[PROBLEM TO WORK ON]
Copy all of the data below word for word, but leave the pictures out.

= = = = =

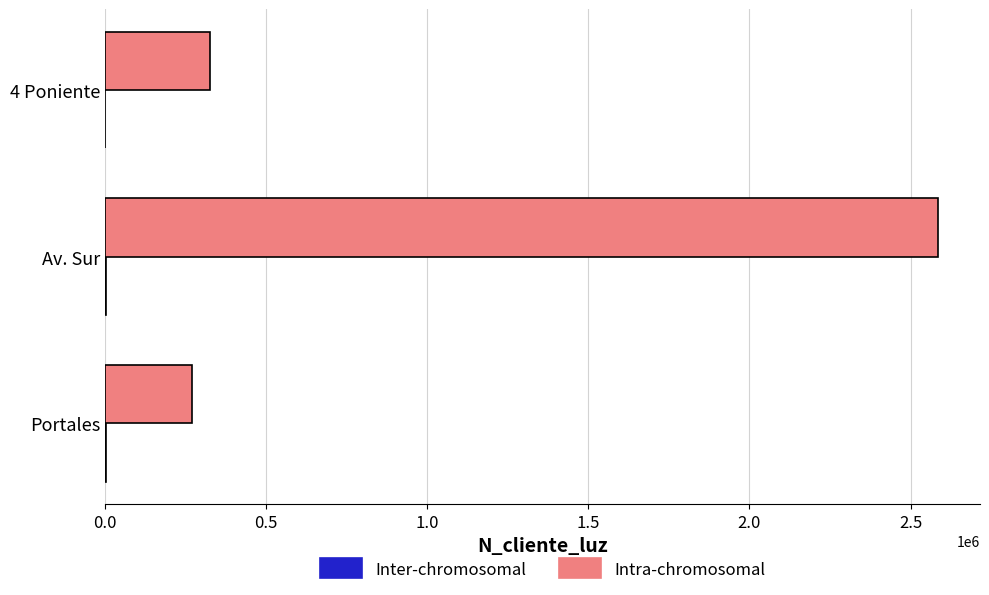

Where is Intra-chromosomal nearest to the value 1427524?

4 Poniente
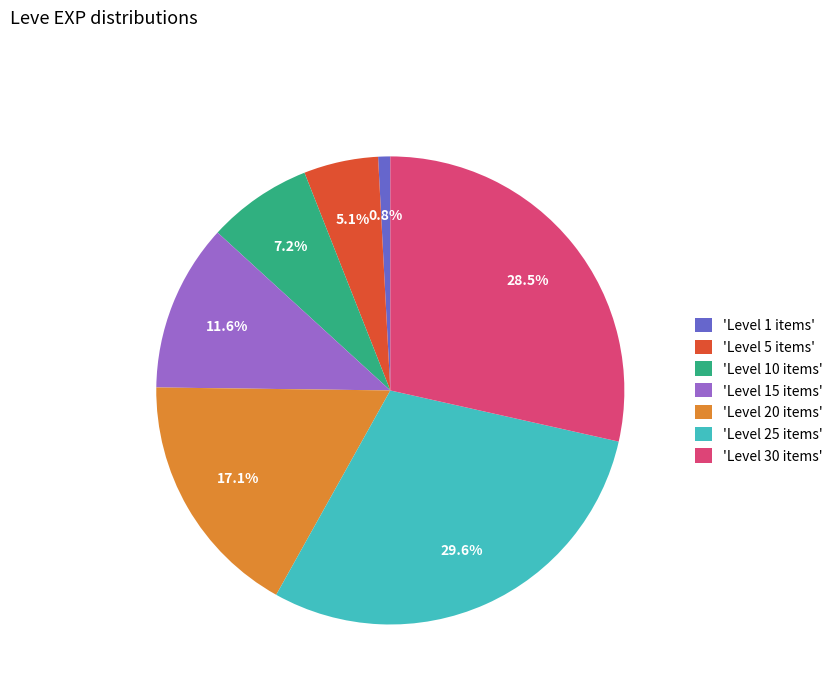

What is the ratio of the value at 'Level 25 items' to the value at 'Level 30 items'?

1.0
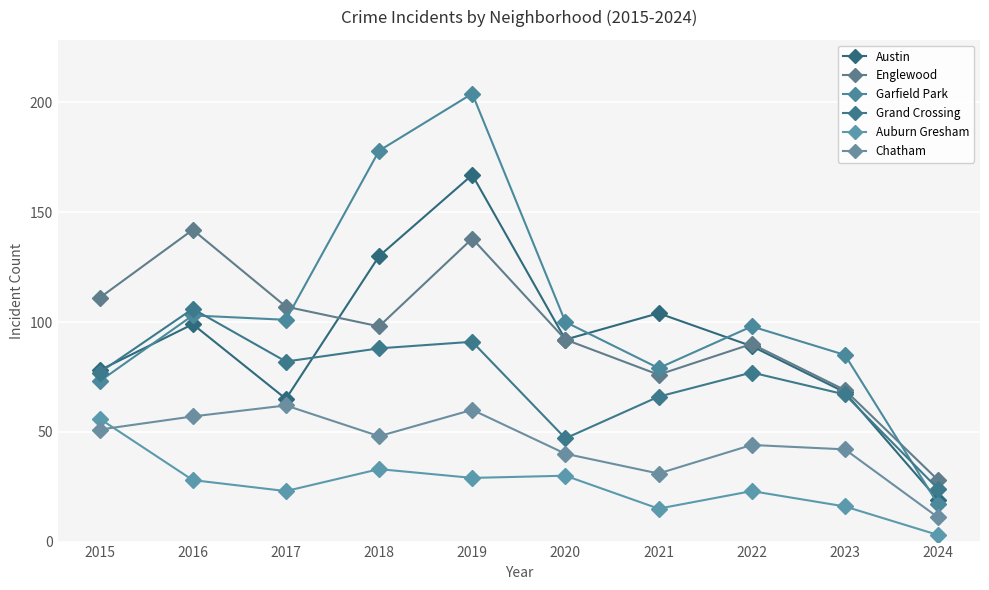

Where do Garfield Park and Austin first cross each other?

2015 and 2016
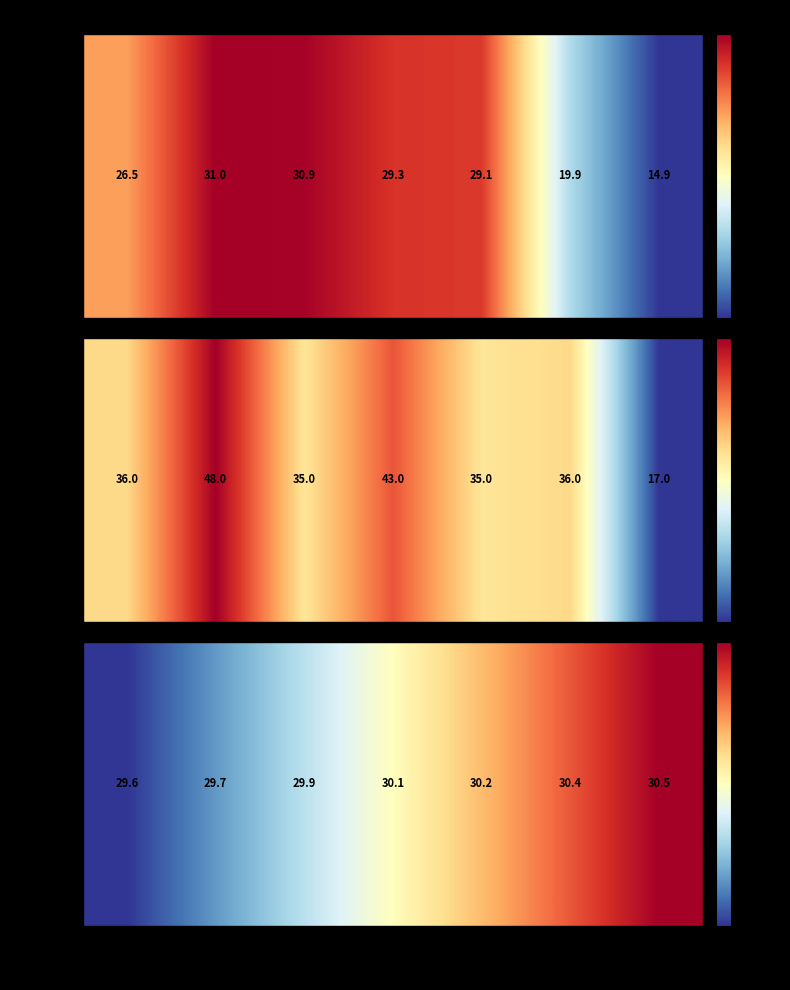

At which label does the data first exceed 30?

Thursday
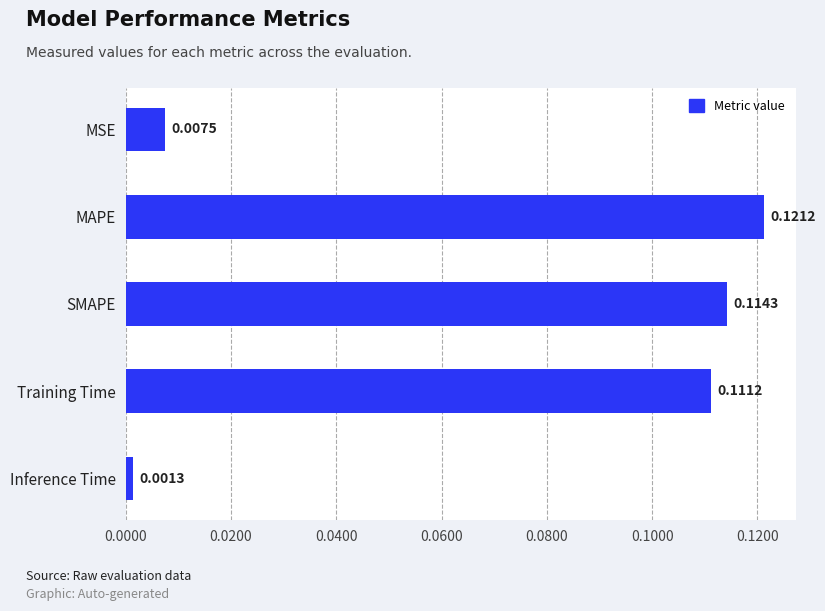

Does the chart contain stacked bars?

No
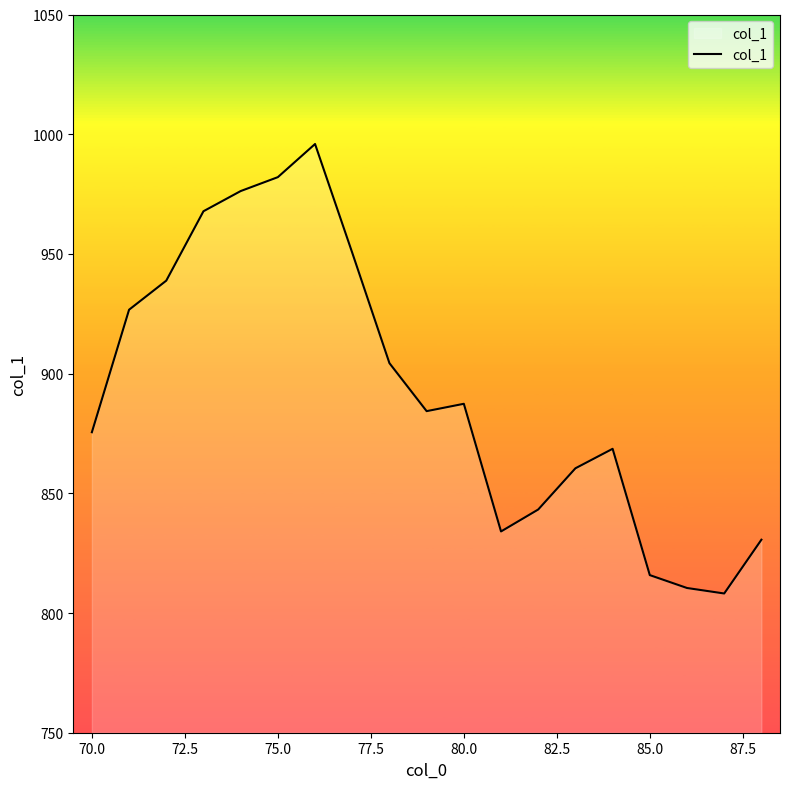

What is the difference between the maximum and minimum values?

187.7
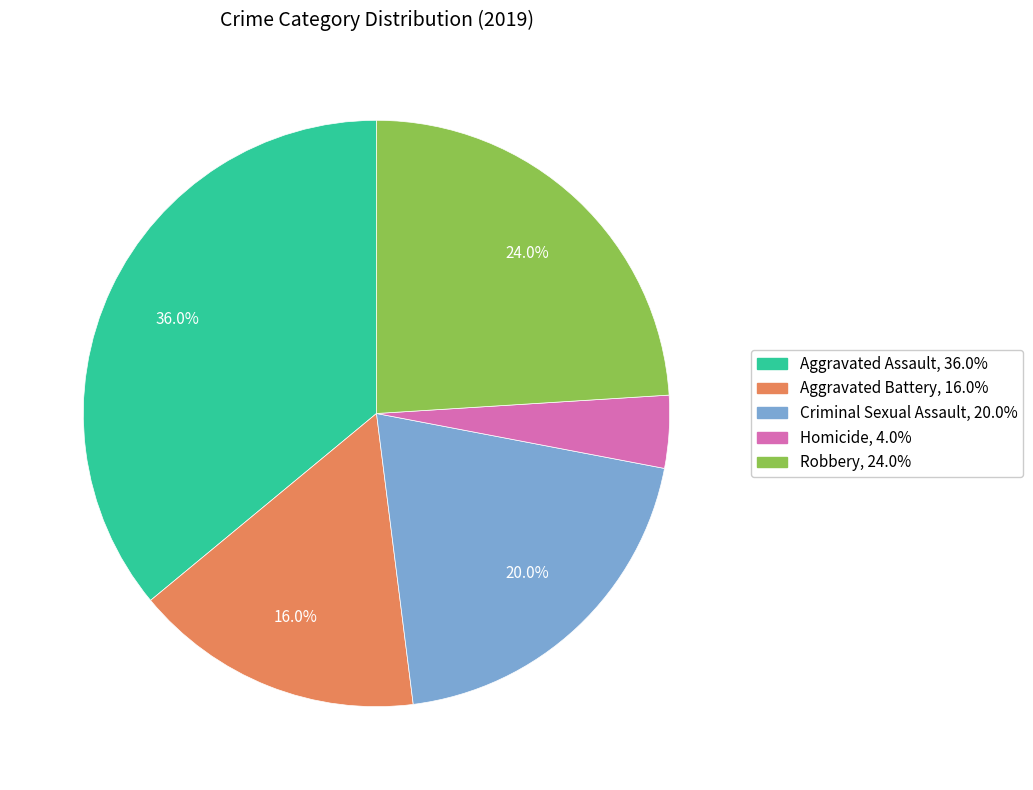

What percentage do Robbery and Aggravated Assault together represent?

60.0%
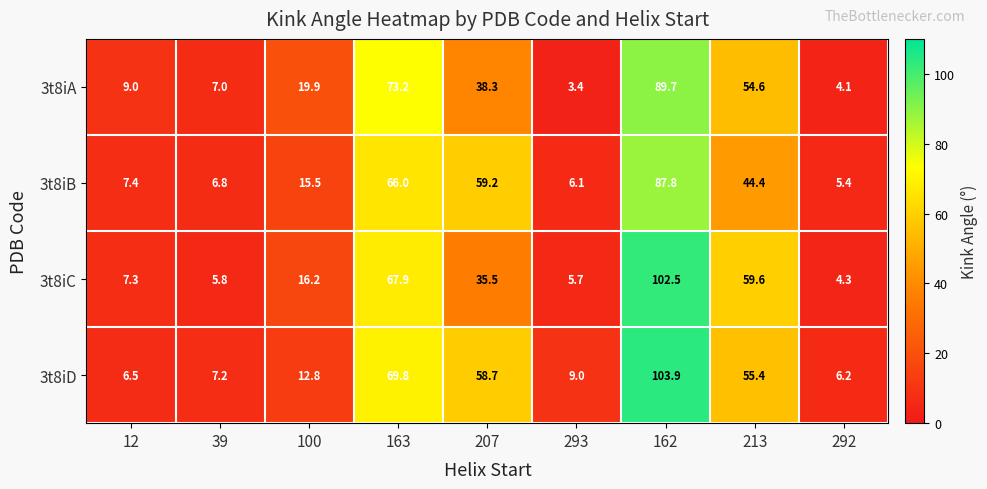

What is the maximum value shown in the chart?

103.9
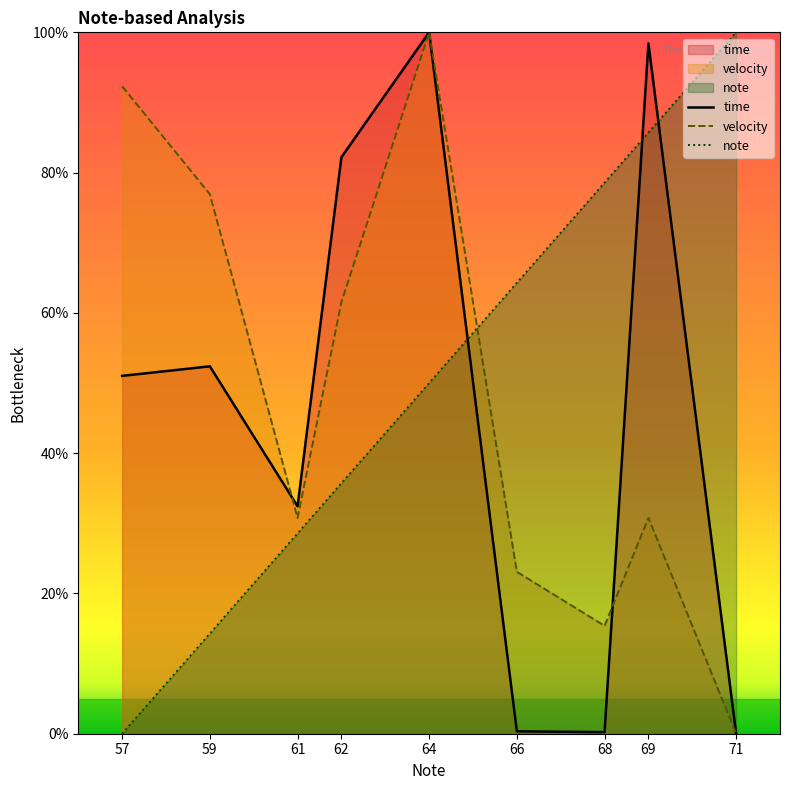

What is the average value of the time series?

46.3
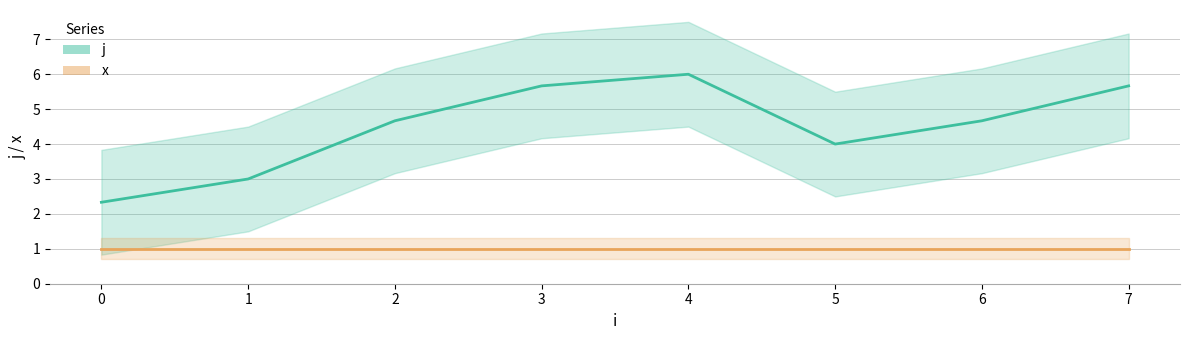

What is the spread (max minus min) of values at 1?

2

= = = = =

[EXERCISE SOLUTION]
Where is Intra-chromosomal nearest to the value 1427524?

4 Poniente

What is the ratio of the value at 'Level 25 items' to the value at 'Level 30 items'?

1.0

Where do Garfield Park and Austin first cross each other?

2015 and 2016

At which label does the data first exceed 30?

Thursday

Does the chart contain stacked bars?

No

What is the difference between the maximum and minimum values?

187.7

What percentage do Robbery and Aggravated Assault together represent?

60.0%

What is the maximum value shown in the chart?

103.9

What is the average value of the time series?

46.3

What is the spread (max minus min) of values at 1?

2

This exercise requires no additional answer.